Here's the full pattern using sentence-transformers and a cross-encoder model:

from sentence_transformers import CrossEncoder
import numpy as np
 
# Load a cross-encoder model (runs locally, no API needed)
reranker = CrossEncoder("cross-encoder/ms-marco-MiniLM-L-6-v2")
 
def retrieve_and_rerank(query: str, vector_store, top_k: int = 5):
    # Step 1: Bi-encoder retrieval (fast, broad)
    candidates = vector_store.similarity_search(query, k=20)
 
    # Step 2: Cross-encoder reranking (accurate, narrow)
    pairs = [[query, doc.page_content] for doc in candidates]
    scores = reranker.predict(pairs)
 
    # Step 3: Return top-k by cross-encoder score
    ranked_indices = np.argsort(scores)[::-1][:top_k]
    return [candidates[i] for i in ranked_indices]

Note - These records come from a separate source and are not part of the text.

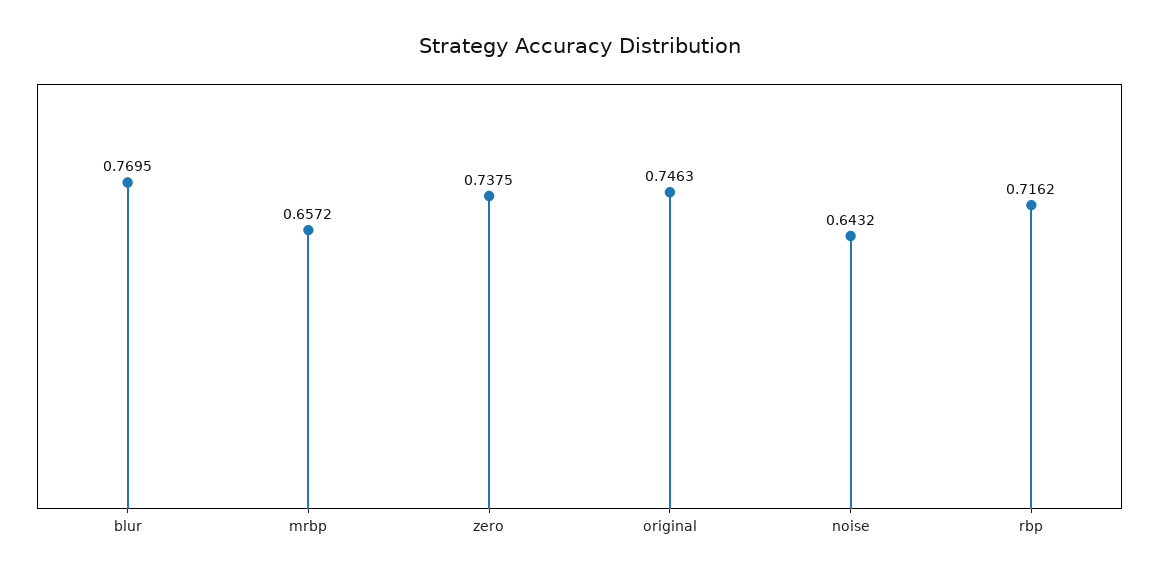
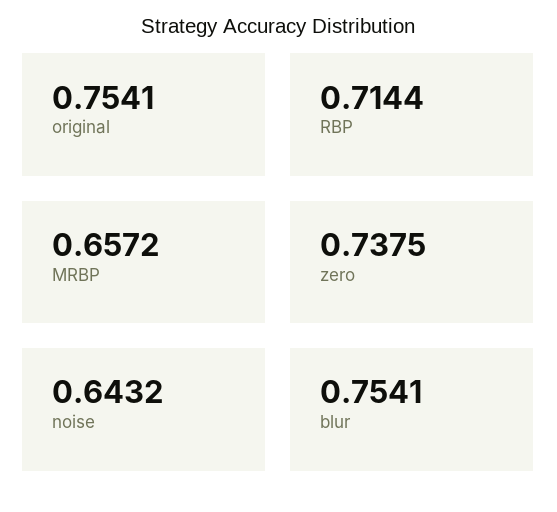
  {
-   "blur": 0.7695,
+   "blur": 0.7541,
    "mrbp": 0.6572,
    "zero": 0.7375,
-   "original": 0.7463,
+   "original": 0.7541,
    "noise": 0.6432,
-   "rbp": 0.7162
+   "rbp": 0.7144
  }

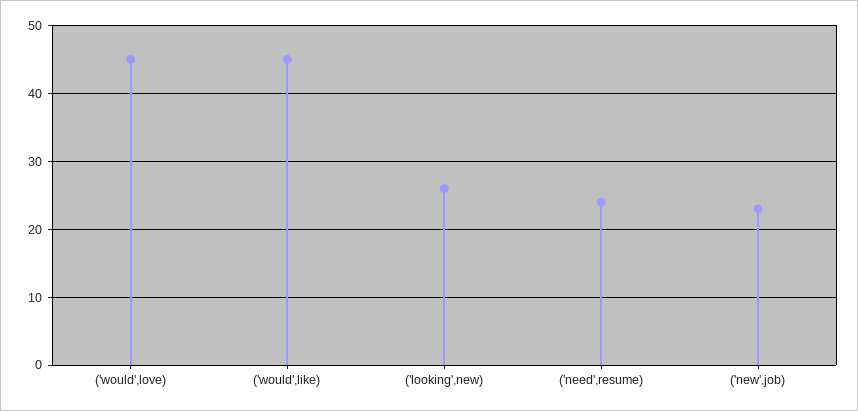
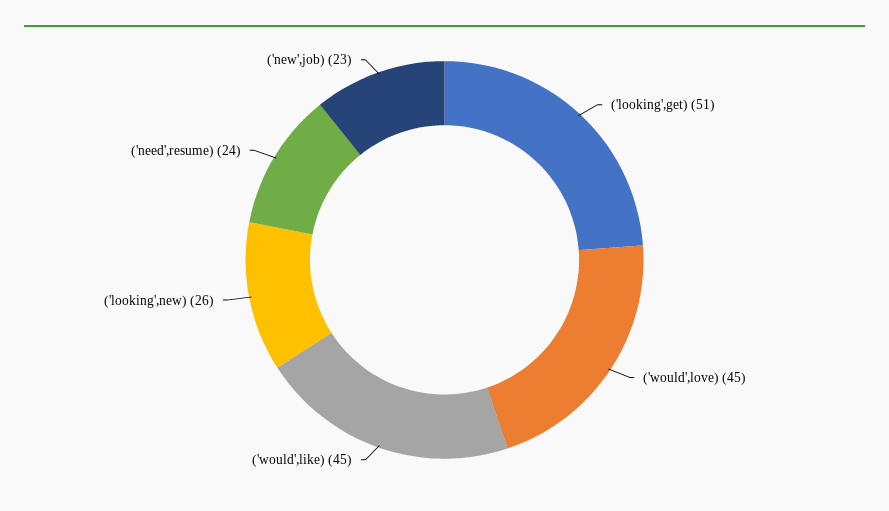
  {
    "('would',love)": 45,
    "('would',like)": 45,
    "('looking',new)": 26,
    "('need',resume)": 24,
-   "('new',job)": 23
+   "('new',job)": 23,
+   "('looking',get)": 51
  }

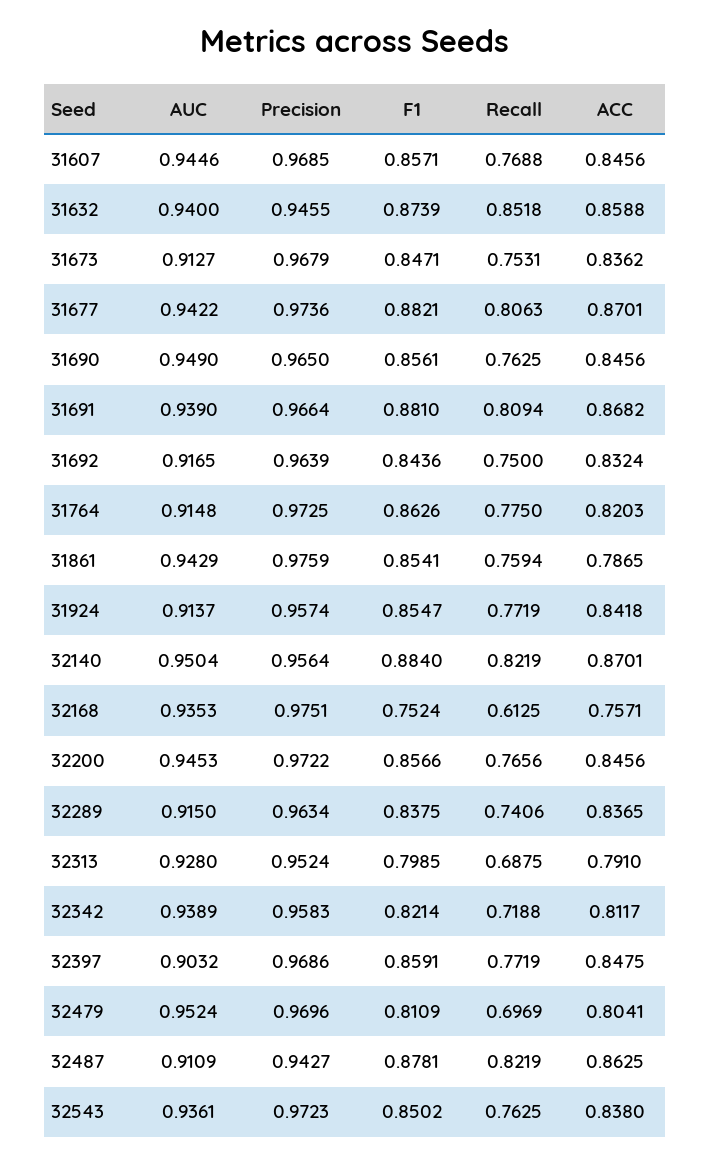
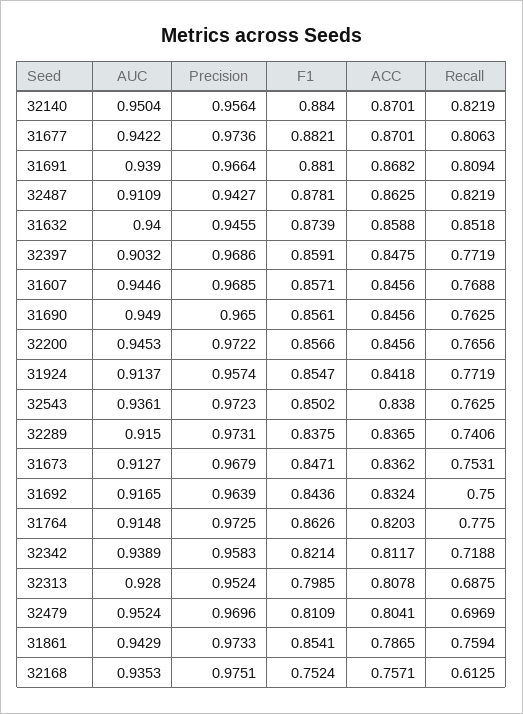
  {
    "AUC": {
      "31607": 0.9446,
      "31632": 0.94,
      "31673": 0.9127,
      "31677": 0.9422,
      "31690": 0.949,
      "31691": 0.939,
      "31692": 0.9165,
      "31764": 0.9148,
      "31861": 0.9429,
      "31924": 0.9137,
      "32140": 0.9504,
      "32168": 0.9353,
      "32200": 0.9453,
      "32289": 0.915,
      "32313": 0.928,
      "32342": 0.9389,
      "32397": 0.9032,
      "32479": 0.9524,
      "32487": 0.9109,
      "32543": 0.9361
    },
    "Precision": {
      "31607": 0.9685,
      "31632": 0.9455,
      "31673": 0.9679,
      "31677": 0.9736,
      "31690": 0.965,
      "31691": 0.9664,
      "31692": 0.9639,
      "31764": 0.9725,
-     "31861": 0.9759,
+     "31861": 0.9733,
      "31924": 0.9574,
      "32140": 0.9564,
      "32168": 0.9751,
      "32200": 0.9722,
-     "32289": 0.9634,
+     "32289": 0.9731,
      "32313": 0.9524,
      "32342": 0.9583,
      "32397": 0.9686,
      "32479": 0.9696,
      "32487": 0.9427,
      "32543": 0.9723
    },
    "F1": {
      "31607": 0.8571,
      "31632": 0.8739,
      "31673": 0.8471,
      "31677": 0.8821,
      "31690": 0.8561,
      "31691": 0.881,
      "31692": 0.8436,
      "31764": 0.8626,
      "31861": 0.8541,
      "31924": 0.8547,
      "32140": 0.884,
      "32168": 0.7524,
      "32200": 0.8566,
      "32289": 0.8375,
      "32313": 0.7985,
      "32342": 0.8214,
      "32397": 0.8591,
      "32479": 0.8109,
      "32487": 0.8781,
      "32543": 0.8502
    },
    "Recall": {
      "31607": 0.7688,
      "31632": 0.8518,
      "31673": 0.7531,
      "31677": 0.8063,
      "31690": 0.7625,
      "31691": 0.8094,
      "31692": 0.75,
      "31764": 0.775,
      "31861": 0.7594,
      "31924": 0.7719,
      "32140": 0.8219,
      "32168": 0.6125,
      "32200": 0.7656,
      "32289": 0.7406,
      "32313": 0.6875,
      "32342": 0.7188,
      "32397": 0.7719,
      "32479": 0.6969,
      "32487": 0.8219,
      "32543": 0.7625
    },
    "ACC": {
      "31607": 0.8456,
      "31632": 0.8588,
      "31673": 0.8362,
      "31677": 0.8701,
      "31690": 0.8456,
      "31691": 0.8682,
      "31692": 0.8324,
      "31764": 0.8203,
      "31861": 0.7865,
      "31924": 0.8418,
      "32140": 0.8701,
      "32168": 0.7571,
      "32200": 0.8456,
      "32289": 0.8365,
-     "32313": 0.791,
+     "32313": 0.8078,
      "32342": 0.8117,
      "32397": 0.8475,
      "32479": 0.8041,
      "32487": 0.8625,
      "32543": 0.838
    }
  }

That's it. The ms-marco-MiniLM-L-6-v2 model is small, fast, and works surprisingly well for general-purpose reranking.

If you prefer an API-based approach, Cohere's Rerank endpoint is even simpler:

import cohere
 
co = cohere.Client("your-api-key")
 
def rerank_with_cohere(query: str, documents: list[str], top_k: int = 5):
    results = co.rerank(
        query=query,
        documents=documents,
        top_n=top_k,
        model="rerank-english-v3.0",
    )
    return [documents[r.index] for r in results.results]

Either way, you're adding roughly 10-50ms of latency per query. For the accuracy gain, that's nothing.

Before and After

Here's a real example from a codebase Q&A system I built. The query was: "How do I configure retry logic for failed API calls?"

Top 5 without reranking:

  1. "API client initialization and base URL configuration"
  2. "List of supported API endpoints"
  3. "Error codes and their meanings"
  4. "Rate limiting and quota management"
  5. "Logging configuration for HTTP requests"

All topically related to APIs. None of them actually about retry logic.

Top 5 with cross-encoder reranking:

  1. "Retry configuration: exponential backoff and max attempts"
  2. "Error codes and their meanings"
  3. "Circuit breaker pattern for external service calls"
  4. "Timeout settings for HTTP client"
  5. "Rate limiting and quota management"

The chunk about retry configuration was buried at position 14 in the original retrieval. The cross-encoder pulled it to position 1. That single reordering is the difference between a correct answer and a hallucinated one.

When to Use This

Always. I'm only half joking. If your RAG system returns more than 3 chunks to the LLM, you should be reranking. The cost is minimal: a small model that adds a few milliseconds of latency. The benefit is that your LLM gets better context, which means better answers, which means fewer hallucinations.

The only case where you might skip it is if you're doing simple keyword-style lookups where the top result from vector search is almost always correct. For queries that mix exact terms with semantic intent, consider pairing reranking with hybrid search to get the best of both worlds. For anything involving nuanced questions over complex documents, reranking is the move.

20 lines of code, 10-50ms added latency, dramatically better answers. Best trade-off in RAG engineering. If you want the LLM to return answers in a consistent format after reranking, look into structured output with JSON mode to enforce a schema on the generation step.